**Goal:**
Please repeat the records below with "myFeature" renamed to "buildPart" and everything else left unchanged.
--- Start of Data provided ---
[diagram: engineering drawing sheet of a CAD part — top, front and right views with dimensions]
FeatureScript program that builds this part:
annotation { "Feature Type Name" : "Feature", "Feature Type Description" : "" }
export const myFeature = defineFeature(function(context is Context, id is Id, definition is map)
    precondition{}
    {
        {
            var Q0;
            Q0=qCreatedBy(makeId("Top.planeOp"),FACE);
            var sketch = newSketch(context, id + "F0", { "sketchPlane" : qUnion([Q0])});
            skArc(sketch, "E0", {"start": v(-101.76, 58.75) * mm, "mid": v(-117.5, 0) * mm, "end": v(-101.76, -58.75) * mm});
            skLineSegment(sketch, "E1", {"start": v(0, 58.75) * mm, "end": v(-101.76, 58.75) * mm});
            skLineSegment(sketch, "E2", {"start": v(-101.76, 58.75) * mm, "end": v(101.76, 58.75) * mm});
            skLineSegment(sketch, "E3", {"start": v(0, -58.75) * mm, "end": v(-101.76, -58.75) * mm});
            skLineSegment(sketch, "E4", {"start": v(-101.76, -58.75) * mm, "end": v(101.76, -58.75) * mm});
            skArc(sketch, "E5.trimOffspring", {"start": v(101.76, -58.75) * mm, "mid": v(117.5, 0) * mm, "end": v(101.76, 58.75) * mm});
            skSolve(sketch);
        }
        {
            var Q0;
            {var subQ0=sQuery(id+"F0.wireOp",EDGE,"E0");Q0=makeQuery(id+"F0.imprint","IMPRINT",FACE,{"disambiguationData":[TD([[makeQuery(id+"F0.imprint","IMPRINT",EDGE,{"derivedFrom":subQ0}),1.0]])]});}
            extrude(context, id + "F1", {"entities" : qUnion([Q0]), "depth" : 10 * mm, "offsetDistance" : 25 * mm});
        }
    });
--- End of Data provided ---
**Response for this exercise:**
[diagram: engineering drawing sheet of a CAD part — top, front and right views with dimensions]
FeatureScript program that builds this part:
annotation { "Feature Type Name" : "Feature", "Feature Type Description" : "" }
export const buildPart = defineFeature(function(context is Context, id is Id, definition is map)
    precondition{}
    {
        {
            var Q0;
            Q0=qCreatedBy(makeId("Top.planeOp"),FACE);
            var sketch = newSketch(context, id + "F0", { "sketchPlane" : qUnion([Q0])});
            skArc(sketch, "E0", {"start": v(-101.76, 58.75) * mm, "mid": v(-117.5, 0) * mm, "end": v(-101.76, -58.75) * mm});
            skLineSegment(sketch, "E1", {"start": v(0, 58.75) * mm, "end": v(-101.76, 58.75) * mm});
            skLineSegment(sketch, "E2", {"start": v(-101.76, 58.75) * mm, "end": v(101.76, 58.75) * mm});
            skLineSegment(sketch, "E3", {"start": v(0, -58.75) * mm, "end": v(-101.76, -58.75) * mm});
            skLineSegment(sketch, "E4", {"start": v(-101.76, -58.75) * mm, "end": v(101.76, -58.75) * mm});
            skArc(sketch, "E5.trimOffspring", {"start": v(101.76, -58.75) * mm, "mid": v(117.5, 0) * mm, "end": v(101.76, 58.75) * mm});
            skSolve(sketch);
        }
        {
            var Q0;
            {var subQ0=sQuery(id+"F0.wireOp",EDGE,"E0");Q0=makeQuery(id+"F0.imprint","IMPRINT",FACE,{"disambiguationData":[TD([[makeQuery(id+"F0.imprint","IMPRINT",EDGE,{"derivedFrom":subQ0}),1.0]])]});}
            extrude(context, id + "F1", {"entities" : qUnion([Q0]), "depth" : 10 * mm, "offsetDistance" : 25 * mm});
        }
    });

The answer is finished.